Architecture overview - Disaster Recovery for AWS IoT

Architecture overview

Deploying this solution with the default parameters builds the following environments in the AWS Cloud:

  • A setup to replicate device settings and shadows from the primary Region to the secondary Region.

  • Amazon Route53 health checks that can be used for failover.

Apart from the deployments, this solution also provides a Region-to-Region sync to replicate existing devices.

This solution works in two AWS Regions, which are called primary and secondary Regions. Devices are created in the primary Region. Device settings and shadows in the primary Region are replicated in the secondary Region.

Note

When you create devices in the secondary Region, they will not be replicated in the primary Region.

If the primary Region is not available, devices failover to the secondary Region.

Disaster Recovery for AWS IoT architecture diagram

Figure 1: Disaster Recovery for AWS IoT solution architecture

In each Region, AWS CloudFormation templates deploy AWS IoT rules, AWS Lambda functions, an Amazon DynamoDB table, and AWS Identity and Access Management (IAM) roles necessary for device replication settings and to sync the shadow. In the secondary Region, an AWS Step Function setup is deployed additionally.

Replication flow

  1. After the AWS CloudFormation templates have created a DynamoDB table in each of the Regions, these tables will be configured as one global table. You must turn on registry events in the primary Region.

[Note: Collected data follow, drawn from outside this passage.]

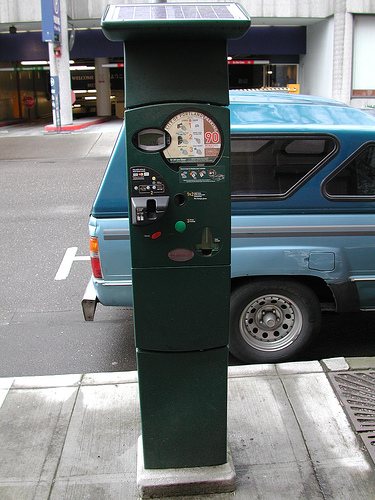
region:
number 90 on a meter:
[203, 130, 219, 144]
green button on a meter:
[174, 219, 187, 232]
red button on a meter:
[149, 228, 163, 240]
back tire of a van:
[217, 270, 326, 364]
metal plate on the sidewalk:
[327, 366, 374, 481]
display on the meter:
[137, 132, 163, 151]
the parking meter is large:
[100, 1, 252, 470]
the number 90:
[205, 131, 221, 143]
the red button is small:
[150, 229, 160, 239]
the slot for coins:
[199, 227, 216, 256]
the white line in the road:
[53, 246, 89, 277]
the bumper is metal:
[80, 275, 97, 322]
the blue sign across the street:
[39, 1, 61, 44]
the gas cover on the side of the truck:
[308, 251, 335, 273]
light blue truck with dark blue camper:
[74, 93, 374, 339]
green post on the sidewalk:
[100, 3, 256, 494]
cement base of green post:
[128, 429, 232, 498]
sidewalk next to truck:
[4, 363, 369, 498]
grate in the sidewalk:
[328, 368, 374, 464]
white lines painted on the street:
[38, 238, 89, 284]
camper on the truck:
[94, 96, 373, 219]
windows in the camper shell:
[228, 137, 373, 195]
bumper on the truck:
[79, 283, 96, 316]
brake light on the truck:
[91, 257, 99, 279]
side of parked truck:
[88, 97, 373, 364]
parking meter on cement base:
[102, 7, 250, 497]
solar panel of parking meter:
[103, 1, 249, 36]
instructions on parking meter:
[163, 109, 220, 169]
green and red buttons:
[151, 220, 185, 239]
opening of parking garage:
[2, 16, 330, 132]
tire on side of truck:
[227, 278, 313, 363]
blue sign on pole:
[41, 0, 64, 127]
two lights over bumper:
[81, 235, 103, 322]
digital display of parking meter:
[133, 125, 171, 152]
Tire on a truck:
[217, 272, 334, 365]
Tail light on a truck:
[84, 232, 109, 282]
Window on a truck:
[216, 123, 352, 207]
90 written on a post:
[201, 130, 221, 148]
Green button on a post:
[171, 211, 188, 235]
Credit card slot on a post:
[132, 194, 172, 229]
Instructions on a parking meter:
[143, 108, 225, 174]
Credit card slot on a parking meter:
[133, 195, 170, 224]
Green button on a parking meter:
[168, 217, 197, 237]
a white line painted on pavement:
[54, 240, 85, 285]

  2. The registry publishes event messages when IoT things, thing types, and thing groups are created, updated, or deleted. A topic rule forwards these messages to the DynamoDB table in the primary Region. They are automatically replicated to the table in the secondary Region.

  3. DynamoDB streams captures the data on arrival in the secondary Region and invokes a Lambda function (Dynamo trigger).

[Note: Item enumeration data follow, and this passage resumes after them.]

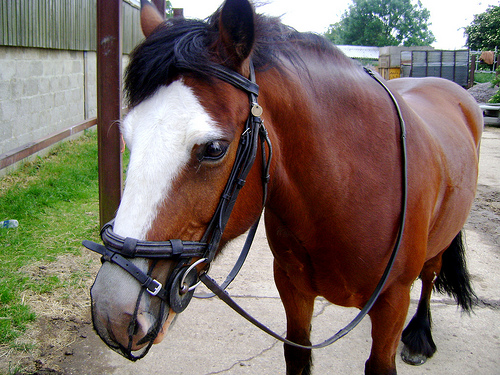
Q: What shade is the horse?
A: Brown, white, and black.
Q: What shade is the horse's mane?
A: Black.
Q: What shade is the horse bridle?
A: Black.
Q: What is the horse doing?
A: Standing.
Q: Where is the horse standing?
A: On the pavement.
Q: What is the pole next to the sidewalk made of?
A: Metal.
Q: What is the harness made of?
A: Leather.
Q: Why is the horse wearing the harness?
A: To control what direction the horse walks.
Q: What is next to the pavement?
A: Grass.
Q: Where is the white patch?
A: On the horse's face.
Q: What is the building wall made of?
A: Cement.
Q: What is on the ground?
A: Patches of green grass.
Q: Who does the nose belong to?
A: To the horse.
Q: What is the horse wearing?
A: A harness.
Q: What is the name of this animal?
A: Horse.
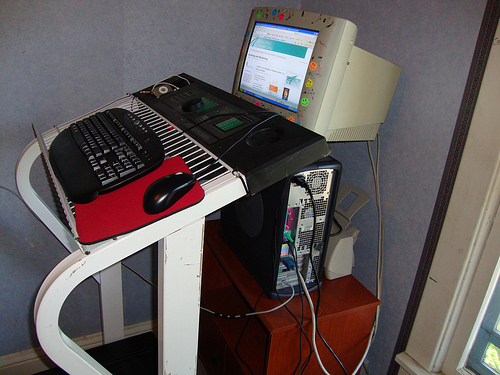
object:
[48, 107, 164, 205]
keyboard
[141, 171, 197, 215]
mouse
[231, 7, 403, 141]
monitor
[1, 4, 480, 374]
wall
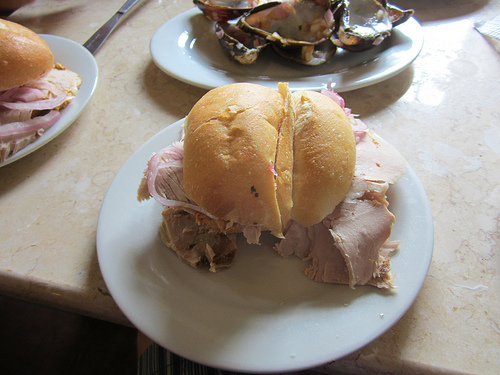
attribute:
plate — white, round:
[92, 115, 437, 373]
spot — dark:
[243, 183, 264, 199]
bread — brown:
[184, 80, 359, 240]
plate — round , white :
[151, 3, 425, 90]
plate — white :
[3, 30, 99, 169]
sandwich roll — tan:
[184, 80, 360, 231]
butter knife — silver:
[83, 0, 144, 56]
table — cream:
[0, 2, 499, 371]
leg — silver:
[130, 324, 178, 373]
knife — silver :
[81, 0, 153, 56]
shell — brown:
[209, 6, 376, 67]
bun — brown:
[188, 71, 376, 258]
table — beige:
[46, 6, 496, 231]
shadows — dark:
[177, 25, 407, 90]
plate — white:
[120, 131, 478, 359]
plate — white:
[13, 18, 114, 194]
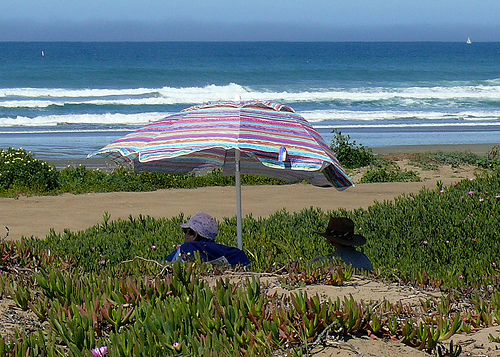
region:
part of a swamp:
[388, 226, 416, 256]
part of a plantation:
[236, 325, 251, 342]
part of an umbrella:
[244, 125, 266, 137]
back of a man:
[342, 256, 343, 276]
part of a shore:
[86, 161, 115, 191]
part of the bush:
[15, 152, 35, 182]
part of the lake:
[383, 122, 400, 156]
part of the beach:
[380, 123, 387, 131]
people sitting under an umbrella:
[80, 93, 375, 270]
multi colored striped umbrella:
[78, 87, 365, 193]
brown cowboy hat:
[312, 208, 371, 245]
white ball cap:
[175, 207, 219, 241]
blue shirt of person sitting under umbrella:
[166, 238, 255, 265]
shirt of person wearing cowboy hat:
[307, 251, 379, 278]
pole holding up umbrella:
[229, 149, 258, 254]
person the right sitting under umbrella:
[305, 206, 379, 277]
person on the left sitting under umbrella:
[149, 207, 259, 268]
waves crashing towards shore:
[1, 78, 498, 123]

  4. The Dynamo trigger Lambda function initiates a Step Functions workflow to forward the related event types to another Lambda function.

  5. The related Lambda function creates, updates or deletes several aspects of IoT things, thing groups, and thing types.

  6. The Step Functions workflow creates or updates IoT things in the secondary Region. The Step Functions setup also includes retry rules to handle errors.

By default, X.509 certificates for device authentication are provided by AWS IoT Core. AWS Certificate Manager Private Authority (ACM PCA) can be used to optionally issue device certificates if you choose to use your own Certificate Authority (CA). ACM PCA is not deployed automatically with CloudFormation templates. Jupyter notebooks are provided with the solution to deploy ACM PCA in a Region where the service is available and to register the root CA in the primary and secondary Regions. There is no need to deploy ACM PCA in either the primary or secondary Region.

The device shadow sync is also deployed with the AWS CloudFormation templates for the primary and secondary Regions. The shadow sync architecture is based on the architecture for device replication. It uses the same global DynamoDB table and the same Step Functions workflow. Shadow messages that are accepted by AWS IoT Core are published on the shadow update/accepted topic. Messages are stored with an IoT rule in the global DynamoDB table. These messages are forwarded to the ChoiceEventType Step Function workflow and routed to a Lambda function, which updates the device shadow in the secondary Region.

Failover flow

A separate set of AWS CloudFormation templates creates health checks that can be used by Amazon Route 53 in the primary and secondary Regions.

  1. Amazon Route 53 with health checks and traffic policies can be used for a Region failover. For more information about failover options, refer to Solution components. Amazon Route 53 currently only supports HTTP(s) or TCP health checks. This solution uses the health of the Message Queuing Telemetry Transport (MQTT) message broker from AWS IoT Core.

  2. CloudFormation templates deploy an Amazon API Gateway resource, which calls a Lambda function. This Lambda function is configured as a device in AWS IoT Core. When invoked, the Lambda function connects to AWS IoT Core, and subscribes to a topic and publishes a configured number of messages. The Lambda function expects to receive the same number of messages to the topic it has subscribed to.

  3. Amazon Route 53 health checks calls the API Gateway resource and tests the MQTT message broker implicitly. As a layer of security, the Lambda function receives a query string before it connects to the message broker. If the query string does not match, the Lambda function issues an error message. The expected query string is configurable.